PEDIDO:
Reproduza na íntegra, sem qualquer alteração, o texto sobre a transformação da glicerina em aditivos para gasolina.

TRECHO DO TEXTO:
Pesquisador português quer transformar glicerina em aditivos para gasolina
António Portugal, investigador da Universidade de Coimbra, quer transformar a glicerina, que existe em excesso no mercado internacional e portanto está cada vez mais barata, em aditivos para aumentar a qualidade da gasolina, explicou o próprio à Lusa.
A glicerina, ou glicerol, é um subproduto do processo de obtenção do biodiesel e a sua produção mundial tende a aumentar com a crescente aposta neste biocombustível, cuja produção visa diminuir a dependência dos combustíveis fósseis.
Com a disseminação da produção de biodiesel, particularmente no Brasil, e o consequente aumento do volume de glicerina no mercado, este produto tem sofrido uma acentuada diminuição do preço, o que lança um desafio aos investigadores: encontrar alternativas de utilização, além das aplicações convencionais, nomeadamente na indústria de cosméticos.
Na Universidade de Coimbra (UC), no Departamento de Engenharia Química, o investigador António Portugal, que antes se ocupara da transformação dos óleos alimentares em biodiesel, vai iniciar este mês um projecto de continuidade, desta vez para transformar glicerina em aditivos para a gasolina, para lhe aumentar o teor de octanas.

(Conteúdo transcrito das páginas)

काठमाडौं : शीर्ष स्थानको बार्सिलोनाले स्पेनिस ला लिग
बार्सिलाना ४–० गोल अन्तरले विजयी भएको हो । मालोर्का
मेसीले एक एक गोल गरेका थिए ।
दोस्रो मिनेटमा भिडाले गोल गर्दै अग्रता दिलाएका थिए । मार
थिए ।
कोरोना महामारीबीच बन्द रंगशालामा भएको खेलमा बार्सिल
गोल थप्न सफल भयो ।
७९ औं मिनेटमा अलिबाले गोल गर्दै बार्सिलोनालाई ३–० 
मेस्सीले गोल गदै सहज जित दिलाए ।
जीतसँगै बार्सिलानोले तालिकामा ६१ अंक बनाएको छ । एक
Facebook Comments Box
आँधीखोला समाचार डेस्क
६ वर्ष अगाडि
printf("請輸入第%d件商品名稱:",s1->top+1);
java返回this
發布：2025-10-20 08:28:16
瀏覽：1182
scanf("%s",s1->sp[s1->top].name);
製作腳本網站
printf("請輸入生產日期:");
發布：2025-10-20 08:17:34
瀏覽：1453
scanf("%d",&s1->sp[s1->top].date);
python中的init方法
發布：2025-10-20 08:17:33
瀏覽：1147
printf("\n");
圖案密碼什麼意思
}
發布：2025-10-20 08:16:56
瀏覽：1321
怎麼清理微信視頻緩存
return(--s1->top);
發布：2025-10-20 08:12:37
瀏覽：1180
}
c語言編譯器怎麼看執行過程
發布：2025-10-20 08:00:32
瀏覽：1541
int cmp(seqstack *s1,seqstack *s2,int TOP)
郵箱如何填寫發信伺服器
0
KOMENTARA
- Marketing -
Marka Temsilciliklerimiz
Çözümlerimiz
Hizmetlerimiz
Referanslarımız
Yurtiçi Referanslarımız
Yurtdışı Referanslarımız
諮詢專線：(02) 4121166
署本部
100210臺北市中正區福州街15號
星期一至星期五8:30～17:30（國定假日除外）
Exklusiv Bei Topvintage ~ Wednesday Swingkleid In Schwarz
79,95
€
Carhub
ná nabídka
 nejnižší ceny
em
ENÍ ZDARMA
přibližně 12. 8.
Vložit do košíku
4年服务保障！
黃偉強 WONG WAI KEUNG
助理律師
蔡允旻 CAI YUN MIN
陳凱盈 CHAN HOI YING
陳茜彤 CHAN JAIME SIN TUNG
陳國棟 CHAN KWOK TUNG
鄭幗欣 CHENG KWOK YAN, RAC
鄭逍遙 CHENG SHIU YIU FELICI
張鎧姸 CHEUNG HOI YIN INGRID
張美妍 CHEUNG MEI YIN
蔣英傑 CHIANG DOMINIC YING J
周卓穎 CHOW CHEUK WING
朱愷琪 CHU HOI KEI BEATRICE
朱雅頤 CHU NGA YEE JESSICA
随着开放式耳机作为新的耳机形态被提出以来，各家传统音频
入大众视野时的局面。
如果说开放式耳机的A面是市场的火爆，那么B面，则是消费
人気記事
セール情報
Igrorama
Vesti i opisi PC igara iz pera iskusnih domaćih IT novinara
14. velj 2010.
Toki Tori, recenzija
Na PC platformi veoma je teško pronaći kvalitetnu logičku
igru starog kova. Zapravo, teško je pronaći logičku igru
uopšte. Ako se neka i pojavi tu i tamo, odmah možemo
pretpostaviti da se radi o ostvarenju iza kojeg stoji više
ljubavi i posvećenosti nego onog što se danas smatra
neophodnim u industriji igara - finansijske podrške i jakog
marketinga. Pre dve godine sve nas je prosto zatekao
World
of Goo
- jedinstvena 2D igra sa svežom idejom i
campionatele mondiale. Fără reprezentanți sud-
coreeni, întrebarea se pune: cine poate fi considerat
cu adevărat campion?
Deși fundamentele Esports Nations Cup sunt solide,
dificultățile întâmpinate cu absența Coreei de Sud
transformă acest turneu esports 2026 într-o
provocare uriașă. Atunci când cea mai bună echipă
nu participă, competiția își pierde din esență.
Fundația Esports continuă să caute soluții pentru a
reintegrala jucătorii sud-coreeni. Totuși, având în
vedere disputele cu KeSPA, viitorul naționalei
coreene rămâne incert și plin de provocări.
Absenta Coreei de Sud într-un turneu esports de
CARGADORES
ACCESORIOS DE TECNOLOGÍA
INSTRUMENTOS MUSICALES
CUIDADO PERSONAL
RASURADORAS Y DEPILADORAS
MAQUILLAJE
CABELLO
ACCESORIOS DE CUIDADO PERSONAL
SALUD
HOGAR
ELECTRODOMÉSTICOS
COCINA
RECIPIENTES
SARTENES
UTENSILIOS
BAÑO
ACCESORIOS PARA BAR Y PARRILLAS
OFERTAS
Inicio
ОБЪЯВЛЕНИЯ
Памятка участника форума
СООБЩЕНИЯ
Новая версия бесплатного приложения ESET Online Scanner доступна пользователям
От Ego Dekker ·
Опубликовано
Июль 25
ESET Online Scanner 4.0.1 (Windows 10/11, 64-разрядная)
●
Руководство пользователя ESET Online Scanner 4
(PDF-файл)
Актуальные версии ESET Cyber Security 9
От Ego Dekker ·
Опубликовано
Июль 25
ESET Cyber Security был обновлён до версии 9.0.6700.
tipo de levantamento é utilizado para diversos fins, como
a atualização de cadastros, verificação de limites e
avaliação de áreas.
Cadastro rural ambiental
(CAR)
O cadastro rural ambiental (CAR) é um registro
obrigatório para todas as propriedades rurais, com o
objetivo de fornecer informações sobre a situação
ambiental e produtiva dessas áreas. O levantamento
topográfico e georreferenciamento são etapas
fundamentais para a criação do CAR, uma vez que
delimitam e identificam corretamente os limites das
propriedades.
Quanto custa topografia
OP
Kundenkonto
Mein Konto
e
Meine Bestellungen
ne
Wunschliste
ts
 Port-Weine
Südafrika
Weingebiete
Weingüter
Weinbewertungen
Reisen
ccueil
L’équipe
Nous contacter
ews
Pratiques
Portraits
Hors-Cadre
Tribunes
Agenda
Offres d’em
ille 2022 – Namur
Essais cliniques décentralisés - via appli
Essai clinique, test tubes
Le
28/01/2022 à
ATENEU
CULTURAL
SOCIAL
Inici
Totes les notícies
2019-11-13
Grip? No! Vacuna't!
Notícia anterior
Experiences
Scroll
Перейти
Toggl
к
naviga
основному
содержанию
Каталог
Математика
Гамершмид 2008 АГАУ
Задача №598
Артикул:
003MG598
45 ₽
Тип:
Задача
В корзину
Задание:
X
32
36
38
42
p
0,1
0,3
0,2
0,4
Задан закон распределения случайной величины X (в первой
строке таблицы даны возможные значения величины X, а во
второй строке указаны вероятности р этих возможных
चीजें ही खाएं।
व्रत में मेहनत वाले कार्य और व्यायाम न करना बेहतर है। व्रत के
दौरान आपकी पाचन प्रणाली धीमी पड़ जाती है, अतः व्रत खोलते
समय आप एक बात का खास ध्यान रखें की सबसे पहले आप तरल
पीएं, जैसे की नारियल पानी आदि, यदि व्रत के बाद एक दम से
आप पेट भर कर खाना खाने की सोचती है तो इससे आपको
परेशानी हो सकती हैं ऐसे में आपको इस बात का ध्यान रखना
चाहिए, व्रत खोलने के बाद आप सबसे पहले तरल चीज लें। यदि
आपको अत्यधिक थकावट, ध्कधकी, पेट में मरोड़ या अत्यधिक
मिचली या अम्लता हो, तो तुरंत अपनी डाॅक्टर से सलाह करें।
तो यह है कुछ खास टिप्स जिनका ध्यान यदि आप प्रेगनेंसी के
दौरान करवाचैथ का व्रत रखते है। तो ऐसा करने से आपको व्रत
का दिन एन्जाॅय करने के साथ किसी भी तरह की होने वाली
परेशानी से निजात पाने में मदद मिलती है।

RESULTADO:
Pesquisador português quer transformar glicerina em aditivos para gasolina
António Portugal, investigador da Universidade de Coimbra, quer transformar a glicerina, que existe em excesso no mercado internacional e portanto está cada vez mais barata, em aditivos para aumentar a qualidade da gasolina, explicou o próprio à Lusa.
A glicerina, ou glicerol, é um subproduto do processo de obtenção do biodiesel e a sua produção mundial tende a aumentar com a crescente aposta neste biocombustível, cuja produção visa diminuir a dependência dos combustíveis fósseis.
Com a disseminação da produção de biodiesel, particularmente no Brasil, e o consequente aumento do volume de glicerina no mercado, este produto tem sofrido uma acentuada diminuição do preço, o que lança um desafio aos investigadores: encontrar alternativas de utilização, além das aplicações convencionais, nomeadamente na indústria de cosméticos.
Na Universidade de Coimbra (UC), no Departamento de Engenharia Química, o investigador António Portugal, que antes se ocupara da transformação dos óleos alimentares em biodiesel, vai iniciar este mês um projecto de continuidade, desta vez para transformar glicerina em aditivos para a gasolina, para lhe aumentar o teor de octanas.